Two Slovak MPs on Wednesday donned yellow stars symbolizing the Holocaust in protest at the "dangerous" parliamentary debut of a far-right party they condemn as "fascist".
The opposition MPs wore the stars to an inaugural session of parliament following the country's March 5 election in which the Our Slovakia party won 14 seats.
Nazi Germany forced Jews to wear yellow stars inscribed with the word "Jude" (Jewish in German) during the Holocaust.
Ondrej Dostal, an MP with the liberal SaS, told journalists it was 83 years since the German Reichstag "approved the intention of Hitler's government to pass laws without Parliament" turning Germany into a Nazi dictatorship.
"It's significant that exactly 83 years after this act, Slovak fascists have marched into the Slovak parliament. It's dangerous and we want to highlight this," he said.
Viera Dubacova from the conservative OLaNO-NOVA also wore a yellow star.
Newly elected Our Slovakia MP Milan Uhrik denied his party was fascist and dubbed the protest "a circus, undignified for this place".
"What have we got to do with it? We do not consider ourselves to be fascists," he told the local TASR news agency.
Our Slovakia entered parliament for the first time following an election campaign in which major parties, including Prime Minister Robert Fico's winning leftist Smer-Social Democracy, took staunchly anti-Muslim and anti-refugee positions.
Our Slovakia leader Marian Kotleba, 38, is known for his hostility to both the Roma minority and the "establishment" and for leading street marches with party members dressed in neo-Nazi black uniforms. All parties ruled out cooperating with him.

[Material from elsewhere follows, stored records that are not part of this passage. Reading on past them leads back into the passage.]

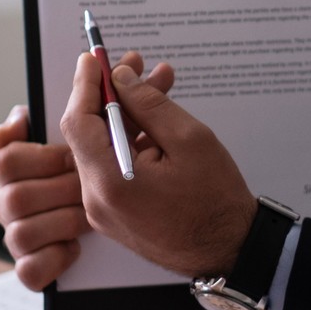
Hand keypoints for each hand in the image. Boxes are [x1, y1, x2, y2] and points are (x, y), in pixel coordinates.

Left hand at [62, 52, 254, 277]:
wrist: (231, 252)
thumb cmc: (216, 201)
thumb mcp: (189, 139)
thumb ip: (149, 104)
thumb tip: (121, 78)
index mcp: (110, 182)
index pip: (79, 122)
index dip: (85, 84)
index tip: (95, 58)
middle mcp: (97, 199)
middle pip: (90, 134)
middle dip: (111, 94)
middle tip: (135, 63)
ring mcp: (104, 210)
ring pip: (104, 148)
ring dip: (126, 114)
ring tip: (159, 83)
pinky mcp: (115, 213)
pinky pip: (114, 166)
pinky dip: (130, 140)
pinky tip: (156, 120)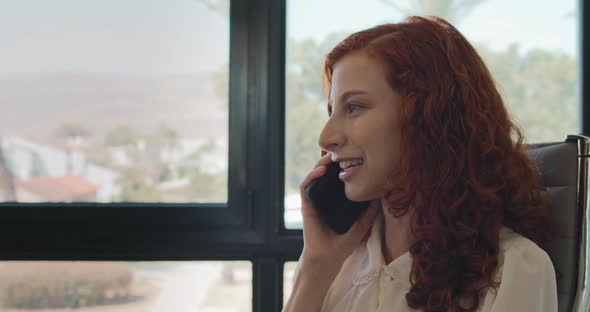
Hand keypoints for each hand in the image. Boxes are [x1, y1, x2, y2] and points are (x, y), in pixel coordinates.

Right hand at [298, 152, 380, 269]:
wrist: (327, 258)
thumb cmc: (342, 244)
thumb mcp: (361, 225)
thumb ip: (370, 212)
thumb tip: (380, 196)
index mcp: (335, 201)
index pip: (337, 179)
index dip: (342, 167)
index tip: (353, 157)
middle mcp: (324, 198)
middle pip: (325, 174)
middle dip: (332, 161)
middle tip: (341, 151)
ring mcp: (314, 200)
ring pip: (314, 176)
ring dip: (320, 164)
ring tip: (330, 157)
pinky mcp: (306, 205)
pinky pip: (306, 186)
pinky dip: (311, 176)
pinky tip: (320, 171)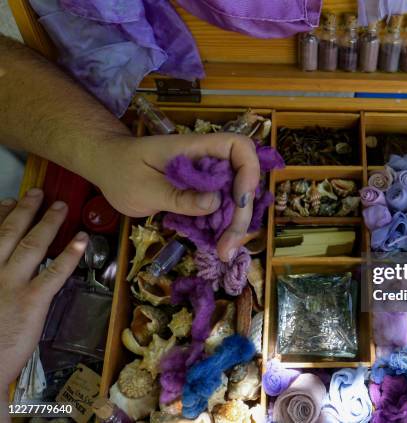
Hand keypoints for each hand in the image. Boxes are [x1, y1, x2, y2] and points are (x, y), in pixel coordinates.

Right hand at [0, 189, 87, 405]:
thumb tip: (3, 266)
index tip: (7, 201)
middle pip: (8, 234)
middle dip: (24, 210)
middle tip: (37, 193)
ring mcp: (11, 285)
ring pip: (32, 246)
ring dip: (48, 223)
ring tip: (60, 207)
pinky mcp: (32, 301)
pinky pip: (55, 273)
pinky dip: (70, 255)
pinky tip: (82, 240)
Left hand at [93, 133, 259, 261]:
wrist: (109, 169)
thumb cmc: (122, 171)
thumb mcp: (145, 188)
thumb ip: (179, 197)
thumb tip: (215, 202)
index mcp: (196, 148)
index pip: (239, 147)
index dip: (248, 171)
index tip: (240, 200)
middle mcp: (208, 161)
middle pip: (242, 180)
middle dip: (242, 213)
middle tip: (228, 244)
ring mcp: (207, 178)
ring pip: (235, 198)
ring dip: (235, 225)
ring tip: (223, 251)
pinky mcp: (202, 194)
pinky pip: (222, 209)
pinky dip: (223, 228)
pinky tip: (217, 245)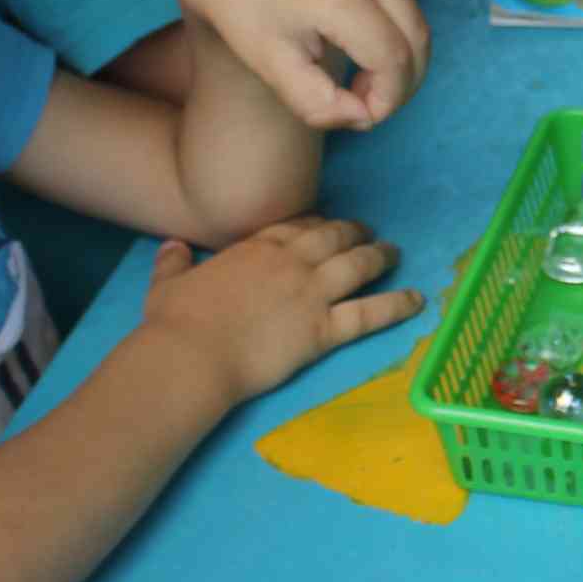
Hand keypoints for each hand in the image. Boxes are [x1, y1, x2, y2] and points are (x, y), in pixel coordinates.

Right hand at [141, 218, 421, 402]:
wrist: (189, 357)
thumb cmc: (173, 324)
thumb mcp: (166, 283)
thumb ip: (172, 261)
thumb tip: (170, 246)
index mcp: (255, 248)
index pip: (297, 226)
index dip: (316, 224)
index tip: (326, 225)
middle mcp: (290, 262)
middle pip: (334, 236)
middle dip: (355, 231)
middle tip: (368, 232)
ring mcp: (310, 293)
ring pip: (357, 265)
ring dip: (380, 256)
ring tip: (396, 254)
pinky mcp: (322, 330)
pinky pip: (369, 313)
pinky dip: (396, 305)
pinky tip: (416, 300)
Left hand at [180, 0, 430, 129]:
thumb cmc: (244, 14)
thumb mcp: (272, 69)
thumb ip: (320, 106)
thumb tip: (365, 115)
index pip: (394, 60)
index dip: (390, 99)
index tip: (366, 115)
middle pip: (416, 37)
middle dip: (402, 81)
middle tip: (370, 100)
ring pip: (414, 15)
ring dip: (399, 52)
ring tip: (359, 70)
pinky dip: (393, 20)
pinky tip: (360, 32)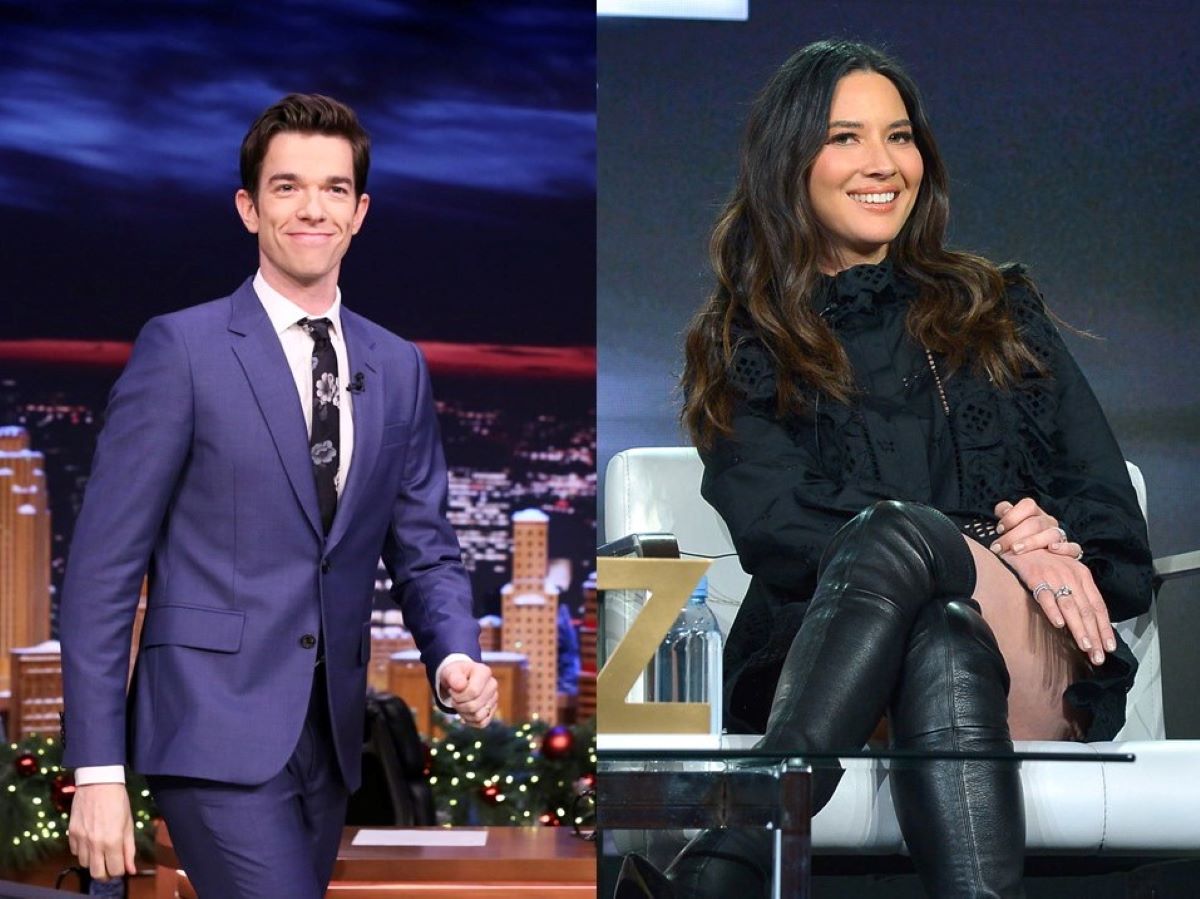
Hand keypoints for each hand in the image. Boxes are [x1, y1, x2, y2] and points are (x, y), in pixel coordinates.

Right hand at [68, 783, 136, 880]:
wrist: (98, 782)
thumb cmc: (118, 800)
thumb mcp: (129, 824)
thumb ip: (129, 848)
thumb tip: (131, 870)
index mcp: (112, 841)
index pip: (115, 871)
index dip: (120, 872)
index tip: (121, 866)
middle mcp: (94, 844)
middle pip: (97, 874)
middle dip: (105, 874)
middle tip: (111, 866)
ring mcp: (81, 839)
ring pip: (85, 864)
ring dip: (94, 862)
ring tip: (101, 851)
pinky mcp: (71, 834)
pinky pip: (75, 852)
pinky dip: (83, 851)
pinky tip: (91, 842)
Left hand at [440, 660, 498, 727]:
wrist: (459, 679)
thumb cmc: (455, 675)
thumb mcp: (450, 672)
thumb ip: (453, 676)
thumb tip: (460, 686)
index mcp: (484, 672)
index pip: (473, 692)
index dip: (458, 696)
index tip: (451, 691)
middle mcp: (492, 685)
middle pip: (474, 706)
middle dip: (458, 705)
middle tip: (453, 699)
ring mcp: (494, 698)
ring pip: (478, 716)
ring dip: (463, 714)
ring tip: (459, 705)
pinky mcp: (492, 710)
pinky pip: (482, 723)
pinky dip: (470, 721)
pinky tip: (464, 713)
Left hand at [992, 498, 1081, 558]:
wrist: (1040, 560)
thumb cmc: (1020, 539)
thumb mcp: (1011, 526)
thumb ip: (1006, 515)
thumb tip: (1003, 509)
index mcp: (1035, 514)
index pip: (1028, 506)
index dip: (1012, 516)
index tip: (999, 529)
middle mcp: (1048, 522)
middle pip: (1035, 523)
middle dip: (1014, 535)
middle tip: (999, 547)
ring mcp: (1060, 535)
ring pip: (1052, 534)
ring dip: (1032, 542)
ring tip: (1016, 550)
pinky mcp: (1070, 550)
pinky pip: (1074, 548)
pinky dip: (1064, 548)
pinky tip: (1052, 549)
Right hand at [1001, 546, 1114, 665]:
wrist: (1021, 539)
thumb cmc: (1044, 558)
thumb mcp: (1067, 571)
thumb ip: (1078, 592)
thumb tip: (1088, 619)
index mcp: (1082, 575)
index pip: (1098, 606)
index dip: (1104, 628)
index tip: (1109, 647)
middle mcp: (1072, 576)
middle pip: (1087, 610)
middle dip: (1094, 635)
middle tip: (1098, 656)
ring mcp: (1054, 576)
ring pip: (1070, 606)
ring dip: (1079, 628)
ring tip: (1084, 646)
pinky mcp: (1035, 576)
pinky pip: (1045, 596)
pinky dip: (1053, 610)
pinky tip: (1059, 624)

Kotleba "is a neo-Nazi" who reaped the benefits of Fico's "nationalist rhetoric regarding migrants", analyst Samuel Abraham, head of the Bratislava International School of Liberal Arts, told AFP.
"His rising support does not surprise me. It has always been here."

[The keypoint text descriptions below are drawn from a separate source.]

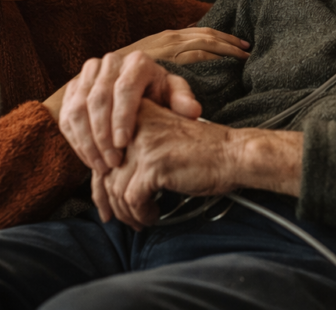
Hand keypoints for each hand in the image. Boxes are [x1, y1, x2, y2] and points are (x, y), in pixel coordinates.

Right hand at [59, 51, 200, 173]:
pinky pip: (66, 116)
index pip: (124, 89)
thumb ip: (183, 101)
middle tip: (113, 163)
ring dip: (87, 141)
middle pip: (97, 99)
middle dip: (102, 135)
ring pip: (77, 108)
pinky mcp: (72, 89)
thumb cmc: (160, 95)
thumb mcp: (175, 96)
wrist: (140, 91)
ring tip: (101, 167)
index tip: (123, 145)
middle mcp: (109, 62)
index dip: (121, 118)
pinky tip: (90, 159)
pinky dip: (76, 141)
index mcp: (137, 62)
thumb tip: (192, 111)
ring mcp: (87, 74)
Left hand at [93, 100, 234, 228]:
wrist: (234, 154)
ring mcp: (144, 145)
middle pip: (106, 172)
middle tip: (118, 218)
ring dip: (126, 212)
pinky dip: (141, 213)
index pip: (104, 152)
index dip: (101, 182)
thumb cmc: (204, 152)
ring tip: (140, 220)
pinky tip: (152, 216)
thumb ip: (136, 152)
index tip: (107, 202)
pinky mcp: (154, 165)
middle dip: (110, 202)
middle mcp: (137, 126)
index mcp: (138, 116)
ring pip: (117, 189)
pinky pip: (133, 199)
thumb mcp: (163, 141)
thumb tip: (106, 184)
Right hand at [118, 27, 250, 65]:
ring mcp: (169, 49)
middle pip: (209, 37)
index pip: (205, 32)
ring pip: (206, 45)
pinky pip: (195, 58)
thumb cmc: (128, 70)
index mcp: (171, 36)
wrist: (105, 75)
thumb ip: (173, 54)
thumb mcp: (153, 56)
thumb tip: (194, 56)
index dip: (226, 38)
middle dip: (231, 43)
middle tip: (249, 51)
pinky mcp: (166, 60)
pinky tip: (225, 66)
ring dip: (227, 51)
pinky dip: (213, 60)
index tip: (243, 45)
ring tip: (243, 60)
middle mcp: (172, 38)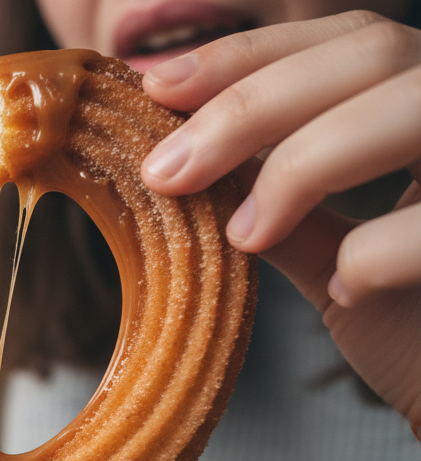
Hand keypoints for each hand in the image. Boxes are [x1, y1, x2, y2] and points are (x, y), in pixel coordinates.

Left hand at [139, 11, 420, 436]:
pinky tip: (345, 288)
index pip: (347, 40)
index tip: (155, 88)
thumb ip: (277, 201)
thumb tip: (182, 161)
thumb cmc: (415, 329)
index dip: (249, 55)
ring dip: (304, 163)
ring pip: (408, 105)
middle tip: (166, 173)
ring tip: (244, 233)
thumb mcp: (333, 253)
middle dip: (250, 108)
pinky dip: (375, 250)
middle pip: (372, 53)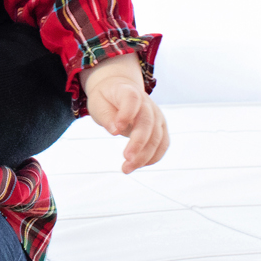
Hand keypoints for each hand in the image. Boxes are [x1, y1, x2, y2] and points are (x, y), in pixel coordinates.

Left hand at [80, 53, 168, 173]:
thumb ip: (106, 115)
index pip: (132, 99)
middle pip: (147, 122)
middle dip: (138, 143)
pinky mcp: (160, 127)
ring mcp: (156, 115)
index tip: (117, 128)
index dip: (127, 113)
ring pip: (157, 137)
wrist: (120, 92)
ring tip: (126, 168)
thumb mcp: (98, 103)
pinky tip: (139, 165)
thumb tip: (115, 131)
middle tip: (126, 159)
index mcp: (129, 91)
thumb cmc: (106, 99)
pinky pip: (163, 144)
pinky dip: (153, 157)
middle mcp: (147, 103)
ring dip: (145, 156)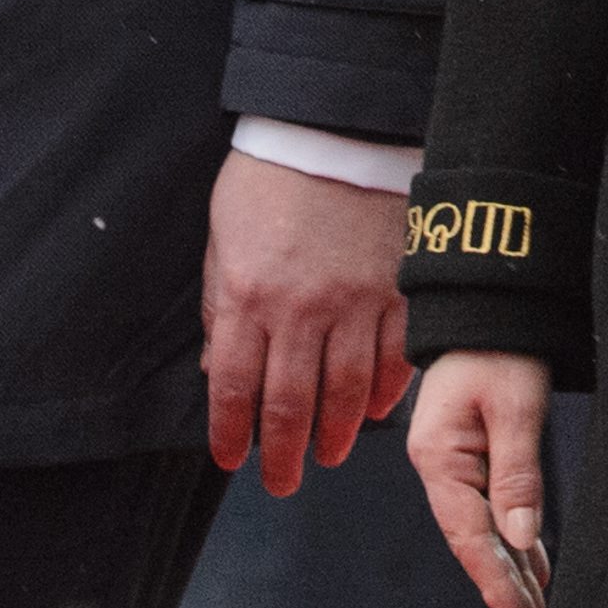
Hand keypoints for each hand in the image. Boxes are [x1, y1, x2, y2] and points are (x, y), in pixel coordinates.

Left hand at [202, 153, 411, 493]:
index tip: (232, 458)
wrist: (336, 126)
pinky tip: (377, 413)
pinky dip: (386, 395)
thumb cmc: (271, 177)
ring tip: (329, 455)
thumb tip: (213, 364)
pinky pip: (393, 360)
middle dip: (282, 455)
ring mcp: (353, 303)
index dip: (231, 433)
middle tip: (281, 481)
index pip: (232, 387)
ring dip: (335, 435)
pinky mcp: (395, 291)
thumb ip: (218, 302)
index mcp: (246, 295)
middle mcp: (299, 310)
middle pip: (289, 406)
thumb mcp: (222, 234)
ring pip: (346, 395)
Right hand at [409, 349, 553, 607]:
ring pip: (486, 530)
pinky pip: (494, 509)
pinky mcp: (474, 454)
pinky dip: (515, 541)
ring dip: (512, 571)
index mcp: (439, 458)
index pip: (470, 538)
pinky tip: (532, 569)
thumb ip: (517, 473)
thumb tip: (521, 537)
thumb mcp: (515, 406)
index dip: (496, 585)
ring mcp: (456, 462)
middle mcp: (441, 466)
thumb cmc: (499, 347)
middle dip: (504, 590)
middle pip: (475, 542)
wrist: (489, 301)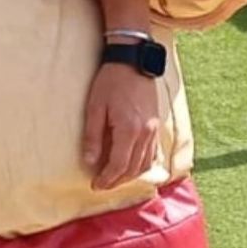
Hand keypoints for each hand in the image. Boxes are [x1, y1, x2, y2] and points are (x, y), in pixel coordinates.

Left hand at [81, 58, 159, 189]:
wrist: (134, 62)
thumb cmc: (111, 81)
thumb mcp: (95, 106)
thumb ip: (93, 136)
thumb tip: (89, 161)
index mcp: (129, 130)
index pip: (118, 165)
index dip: (107, 179)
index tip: (95, 185)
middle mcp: (145, 134)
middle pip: (133, 169)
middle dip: (117, 181)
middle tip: (102, 185)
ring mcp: (154, 130)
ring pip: (145, 164)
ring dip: (130, 175)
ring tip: (114, 178)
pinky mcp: (156, 125)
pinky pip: (152, 153)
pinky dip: (142, 164)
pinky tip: (131, 165)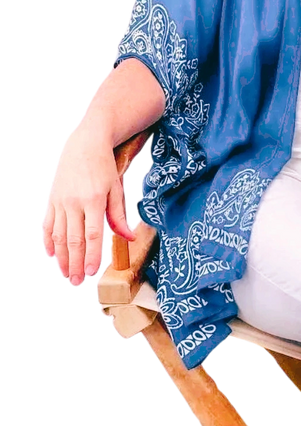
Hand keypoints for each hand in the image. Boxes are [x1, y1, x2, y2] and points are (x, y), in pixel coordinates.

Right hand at [39, 124, 134, 287]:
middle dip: (75, 264)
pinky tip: (51, 256)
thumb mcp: (116, 188)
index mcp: (94, 200)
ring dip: (61, 258)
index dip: (92, 256)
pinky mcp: (50, 199)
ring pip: (57, 236)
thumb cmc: (103, 165)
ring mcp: (59, 201)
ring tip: (65, 275)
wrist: (83, 142)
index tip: (92, 273)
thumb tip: (130, 237)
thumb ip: (119, 215)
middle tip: (77, 283)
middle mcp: (74, 202)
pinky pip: (46, 225)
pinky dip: (47, 242)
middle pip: (73, 240)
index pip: (92, 234)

Kotleba has also spoken warmly about former Slovak president Jozef Tiso, who agreed to deport tens of thousands of Jews to Nazi Germany during World War II.

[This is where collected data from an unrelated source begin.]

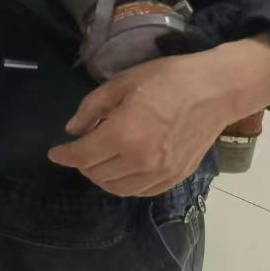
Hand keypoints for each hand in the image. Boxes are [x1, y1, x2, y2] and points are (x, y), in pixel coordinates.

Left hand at [48, 38, 269, 197]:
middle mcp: (140, 161)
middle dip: (82, 164)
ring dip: (102, 177)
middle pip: (97, 175)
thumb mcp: (121, 83)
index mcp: (123, 134)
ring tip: (99, 160)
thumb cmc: (166, 79)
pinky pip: (141, 192)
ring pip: (118, 189)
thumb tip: (72, 130)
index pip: (82, 155)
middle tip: (80, 149)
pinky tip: (123, 169)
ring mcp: (160, 173)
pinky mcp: (175, 178)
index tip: (55, 152)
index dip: (64, 155)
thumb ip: (92, 108)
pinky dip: (125, 185)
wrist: (215, 90)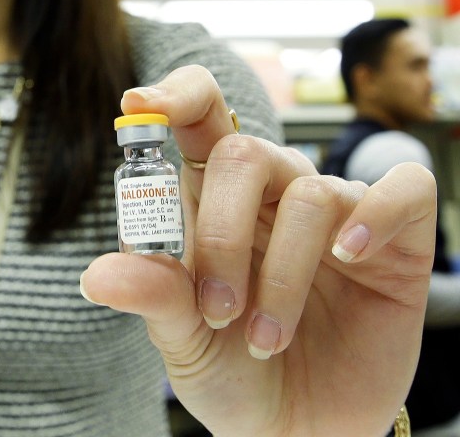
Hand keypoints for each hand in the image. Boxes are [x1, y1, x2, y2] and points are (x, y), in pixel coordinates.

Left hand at [81, 65, 435, 436]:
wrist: (299, 432)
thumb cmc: (233, 370)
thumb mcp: (182, 337)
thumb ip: (151, 295)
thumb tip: (96, 277)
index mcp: (213, 195)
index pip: (199, 114)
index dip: (172, 96)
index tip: (137, 105)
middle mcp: (272, 191)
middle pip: (245, 153)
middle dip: (221, 232)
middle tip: (216, 310)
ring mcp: (337, 212)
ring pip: (310, 191)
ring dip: (282, 272)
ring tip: (265, 338)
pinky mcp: (398, 241)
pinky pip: (402, 190)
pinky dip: (374, 216)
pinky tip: (349, 258)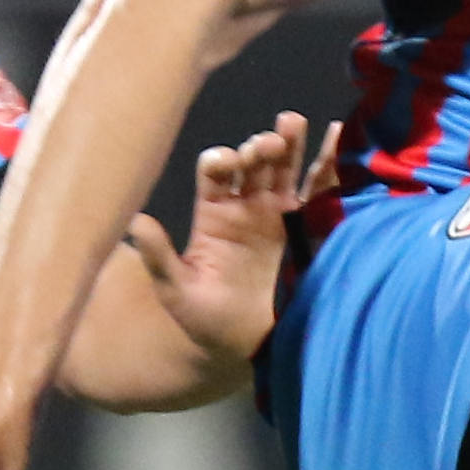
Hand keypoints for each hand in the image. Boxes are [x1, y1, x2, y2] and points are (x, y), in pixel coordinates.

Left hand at [121, 113, 334, 369]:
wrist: (249, 347)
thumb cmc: (207, 321)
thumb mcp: (177, 292)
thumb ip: (159, 257)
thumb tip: (134, 222)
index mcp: (213, 215)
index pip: (214, 174)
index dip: (220, 161)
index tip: (228, 163)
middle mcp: (246, 206)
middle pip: (252, 163)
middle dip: (259, 148)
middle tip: (268, 143)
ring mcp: (279, 213)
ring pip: (284, 168)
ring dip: (289, 144)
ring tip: (292, 122)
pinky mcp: (309, 226)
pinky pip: (321, 188)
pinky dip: (329, 161)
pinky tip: (336, 134)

Fico sealed a coalition deal with three right-wing and centrist parties last week, handing himself a third term and averting the risk of an early election ahead of Slovakia's EU presidency.
The ex-communist country of 5.4 million people is gearing up to take the rotating six-month helm of the EU from July -- a role that will put the health of its democracy in the international spotlight.